Clients who need website building services often find themselves lost with all of the technical jargon they hear, and designers and writers often feel frustrated by the lack of knowledge. There are a few points to keep in mind when working on website building projects for the less technologically inclined.

Don’t Assume Anything

Have you ever tried to explain a basic web action to someone who has little experience online? Even a simple statement such as “click in the text box” can be confusing. Instead, try to go slowly. Try this one out: “do you see the box in the middle of the page with the words ‘XYZ’ at the top? Move the mouse until the arrow points to it and press the left mouse button.” While it takes longer to explain and makes website building a slow process, you will find your clients are more appreciative when you take the time to explain things on their level.

Don’t Explain Everything

Let’s face it. Your clients probably don’t care how you decided to use the platform you chose for their site. They probably really do not understand what you are saying about the pros of Joomla over Drupal. The client just wants to see a nicely done site and know how to make changes to it easily. Leave some mystery to the website building process. Unless your client asks or there is a pressing need for the client to know something, it’s probably best to leave out extraneous techie information.

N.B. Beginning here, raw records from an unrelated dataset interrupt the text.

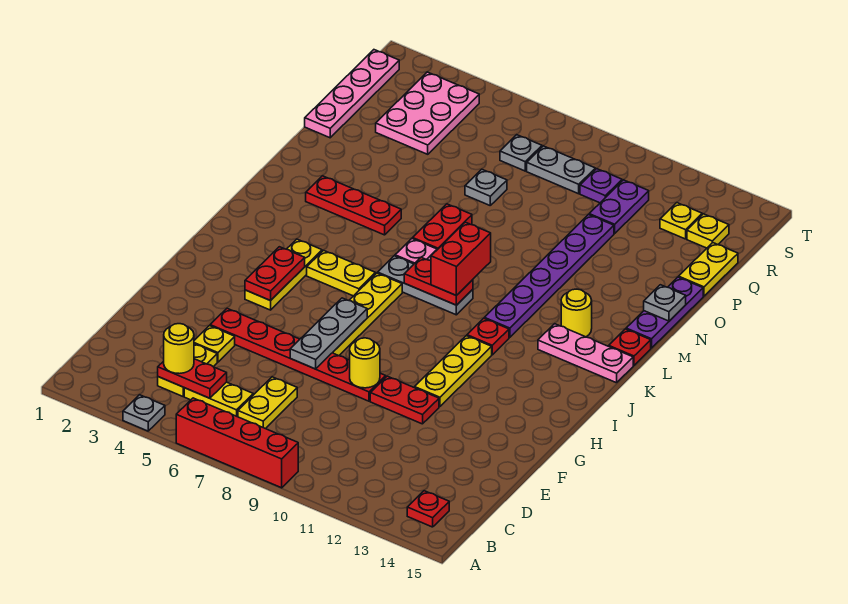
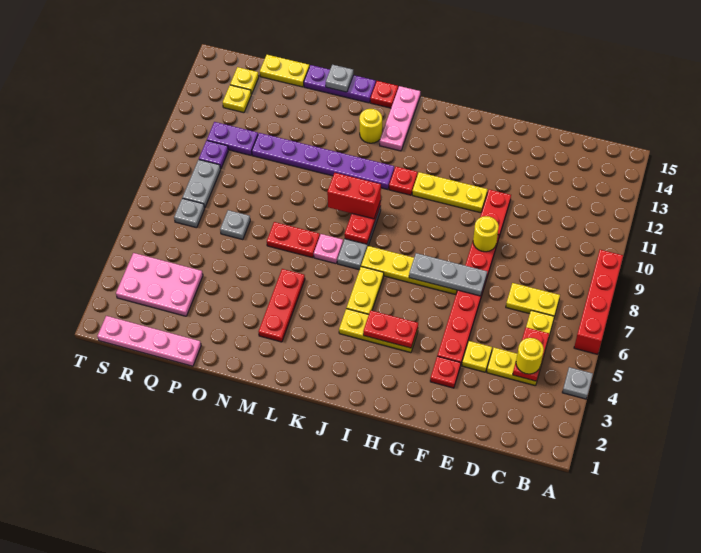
red 1x1 plate [407,491,449,527] -> red 1x1 plate moved to [430,356,461,388]

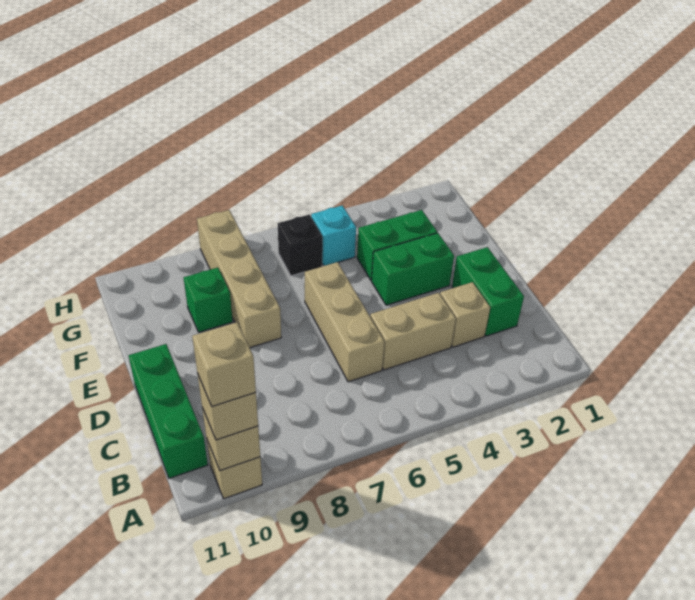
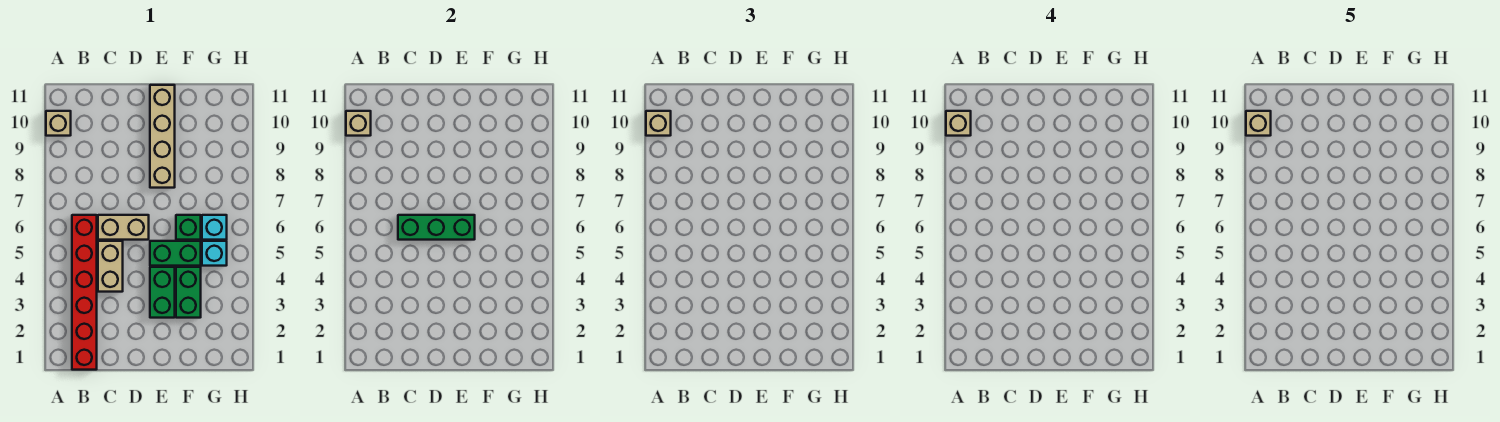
none -> red 1x6 brick [72,215,97,370]
green 1x3 brick [129,344,208,478] -> green 1x3 brick moved to [398,215,475,240]
green 1x2 brick [452,247,524,336] -> green 1x2 brick moved to [150,241,201,266]
tan 1x1 brick [440,282,490,347] -> tan 1x1 brick moved to [1246,111,1271,136]
tan 1x3 brick [305,262,385,382] -> tan 1x2 brick [98,215,149,240]
tan 1x4 brick [197,210,281,348] -> tan 1x4 brick turned to [150,85,175,188]
green 1x1 brick [184,268,233,332] -> green 1x1 brick moved to [176,215,201,240]
black 1x1 brick [278,214,323,276] -> cyan 1x1 brick [202,215,227,240]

Don’t Let Frustration Show

So, you’ve explained what a blog is 14 times and even sent links of sample blogs. And your client still wants to know what “this blogging fuss” is all about. Close your eyes. Take a deep breath. Explain it again. If you have been over the same material repeatedly, you have three basic ways to remedy the problem. Offer to write down the information your client keeps asking to have explained. Sometimes when people can read about what they need to know, it’s easier. Another option is to provide links to good sites with beginner-level information. Reading someone else’s explanation coupled with yours may click for the client in a way that just your explanation does not.

An old teacher’s trick you can try is to have the client tell you what he understands from your descriptions. If your client is the one asking about blogging repeatedly, you can say “what do you think a blog is?” Non-threatening questions, such as “can you tell me how much is making sense,” can help your client tell you where the breakdown in communication is. Perhaps there is a misunderstanding early on that would help solve the problem.

Website building is a complex process. Unlike other industries, the final product is easy to see but hard to visualize coming to fruition. Few people think much about how website building happens, and especially for clients who reached middle age before ever using the Internet, the whole concept can be a bit mind-boggling.